In its complaint, the DOJ highlighted three of Athena’s marketing programs, all of which allegedly incentivized the use of Athena’s EHR product in return for cash payments or other luxury amenities. In its “Concierge Events” program, Athena provided key decision-makers at current clients and potential new clients with tickets, travel, and luxury accommodations to events such as the Kentucky Derby and the Masters golf tournament. In a second marketing program, Athena implemented a “Lead Generation” program to find new customers, which provided existing customers with direct payments that varied based on the volume and value of business generated for Athena’s services. In a third marketing program, Athena entered into “Conversion Deals” with competitors that were going out of business. Athena paid these competitors based on the volume and value of the health care practices that the competitor was able to refer and convert from the competitor to Athena’s product.
DOJ contended that Athena implemented these programs despite having policies and procedures in place that barred the payment of kickbacks and business payments, including a specific policy prohibiting gifts that were “likely or intended to influence a specific decision or deal.” The DOJ’s complaint also alleges that Athena’s internal documents acknowledged the issues with the Concierge Events program. In particular, internal documents referenced recruitment challenges because invitees’ compliance issues would prevent the invitees from accepting an invitation. Further, the DOJ alleges that due to its previous settlement with another EHR vendor due to that vendor’s impermissible referral program, Athena had actual knowledge that its referral program was also impermissible, given the substantial similarities.
The DOJ’s action here shows that it is not enough for companies to have policies and procedures in place, but rather a company’s actions must match what is set forth in its compliance program. Similarly, companies need to be aware of DOJ enforcement actions and adjust their practices in the event the DOJ finds that a similar program violates the Anti-Kickback Statute.

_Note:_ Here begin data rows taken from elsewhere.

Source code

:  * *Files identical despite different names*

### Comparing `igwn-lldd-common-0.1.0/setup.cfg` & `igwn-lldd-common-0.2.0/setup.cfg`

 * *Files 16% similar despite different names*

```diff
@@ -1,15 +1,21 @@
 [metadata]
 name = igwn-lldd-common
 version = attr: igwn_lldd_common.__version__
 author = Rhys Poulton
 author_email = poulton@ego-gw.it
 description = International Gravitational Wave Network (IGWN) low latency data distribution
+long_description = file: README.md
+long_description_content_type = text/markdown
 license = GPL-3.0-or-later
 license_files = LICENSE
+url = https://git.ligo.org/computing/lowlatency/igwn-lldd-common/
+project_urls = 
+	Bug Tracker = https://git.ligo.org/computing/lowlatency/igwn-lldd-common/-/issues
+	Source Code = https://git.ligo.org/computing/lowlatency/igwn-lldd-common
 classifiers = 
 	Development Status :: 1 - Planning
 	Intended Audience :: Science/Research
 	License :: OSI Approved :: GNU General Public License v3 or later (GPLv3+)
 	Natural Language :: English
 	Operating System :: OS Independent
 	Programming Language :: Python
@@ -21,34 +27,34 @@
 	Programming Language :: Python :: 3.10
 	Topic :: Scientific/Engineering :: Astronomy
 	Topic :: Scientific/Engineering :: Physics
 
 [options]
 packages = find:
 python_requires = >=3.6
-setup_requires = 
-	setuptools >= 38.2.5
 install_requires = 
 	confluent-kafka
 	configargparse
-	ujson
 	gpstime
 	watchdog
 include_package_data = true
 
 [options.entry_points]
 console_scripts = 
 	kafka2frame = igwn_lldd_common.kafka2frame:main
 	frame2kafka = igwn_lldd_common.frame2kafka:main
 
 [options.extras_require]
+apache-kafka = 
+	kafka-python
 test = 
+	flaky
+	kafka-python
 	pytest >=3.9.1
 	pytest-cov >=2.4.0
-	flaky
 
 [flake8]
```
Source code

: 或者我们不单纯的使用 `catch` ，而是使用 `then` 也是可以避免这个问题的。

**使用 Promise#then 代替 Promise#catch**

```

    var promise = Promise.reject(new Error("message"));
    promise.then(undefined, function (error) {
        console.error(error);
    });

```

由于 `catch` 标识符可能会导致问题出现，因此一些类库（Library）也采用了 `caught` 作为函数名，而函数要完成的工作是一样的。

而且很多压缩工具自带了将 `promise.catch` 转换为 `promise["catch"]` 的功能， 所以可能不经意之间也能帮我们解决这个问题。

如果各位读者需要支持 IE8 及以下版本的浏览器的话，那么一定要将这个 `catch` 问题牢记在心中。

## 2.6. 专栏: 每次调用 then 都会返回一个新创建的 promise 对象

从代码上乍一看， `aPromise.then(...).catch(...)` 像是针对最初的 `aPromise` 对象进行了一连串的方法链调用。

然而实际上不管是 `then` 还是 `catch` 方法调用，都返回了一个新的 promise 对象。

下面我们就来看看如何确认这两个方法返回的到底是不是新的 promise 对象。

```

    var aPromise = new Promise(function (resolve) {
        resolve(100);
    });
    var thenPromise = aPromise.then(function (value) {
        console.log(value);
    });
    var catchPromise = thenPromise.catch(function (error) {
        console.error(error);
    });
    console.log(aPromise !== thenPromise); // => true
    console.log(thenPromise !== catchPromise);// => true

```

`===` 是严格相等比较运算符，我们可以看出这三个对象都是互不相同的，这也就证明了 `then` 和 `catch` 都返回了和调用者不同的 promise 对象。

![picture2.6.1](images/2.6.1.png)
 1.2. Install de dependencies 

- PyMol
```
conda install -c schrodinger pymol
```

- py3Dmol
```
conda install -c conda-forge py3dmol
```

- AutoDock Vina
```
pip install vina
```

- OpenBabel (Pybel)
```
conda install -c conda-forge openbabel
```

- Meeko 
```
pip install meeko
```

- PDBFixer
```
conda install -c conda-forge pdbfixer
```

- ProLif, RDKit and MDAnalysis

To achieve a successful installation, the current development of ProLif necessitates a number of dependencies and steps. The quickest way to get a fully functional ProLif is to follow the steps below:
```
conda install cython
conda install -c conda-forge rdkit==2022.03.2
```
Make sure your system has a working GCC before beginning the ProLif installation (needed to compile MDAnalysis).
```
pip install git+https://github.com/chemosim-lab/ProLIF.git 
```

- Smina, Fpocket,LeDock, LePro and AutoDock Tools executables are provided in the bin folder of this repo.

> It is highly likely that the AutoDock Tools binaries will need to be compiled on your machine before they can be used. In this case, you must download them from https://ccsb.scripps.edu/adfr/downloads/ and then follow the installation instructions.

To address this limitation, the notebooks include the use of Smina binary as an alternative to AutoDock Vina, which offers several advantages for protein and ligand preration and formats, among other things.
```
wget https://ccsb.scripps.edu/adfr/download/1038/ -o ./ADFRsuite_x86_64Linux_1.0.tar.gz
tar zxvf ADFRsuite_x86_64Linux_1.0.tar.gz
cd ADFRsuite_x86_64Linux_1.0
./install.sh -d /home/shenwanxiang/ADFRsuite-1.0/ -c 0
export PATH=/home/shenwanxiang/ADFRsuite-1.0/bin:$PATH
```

Alleged Anti-Kickback Statute and False Claims Act Violations
The DOJ alleges that the marketing programs described above constituted illegal remuneration under the Anti-Kickback Statute. In turn, these illegal payments caused Athena’s health care provider customers to submit millions of dollars of false claims for payment to Medicare and Medicaid under the Health Information Technology for Economic and Clinical Health Act’s (HITECH) electronic health record incentive program, later replaced by the Merit-based Incentive Payment System (MIPS).
Other EHR DOJ Settlements
This settlement comes on the heels of last year’s $145 million resolution with Practice Fusion, Inc., to resolve criminal and civil investigations related to its EHR software. In that arrangement, Practice Fusion received impermissible kickbacks from pharmaceutical companies in exchange for implementing clinical decision support alerts in its software that prompted health care providers to prescribe the pharmaceutical companies’ drug products. Together, these DOJ actions show that the DOJ will continue to crack down on the provision of incentives that influence health care providers’ decision-making.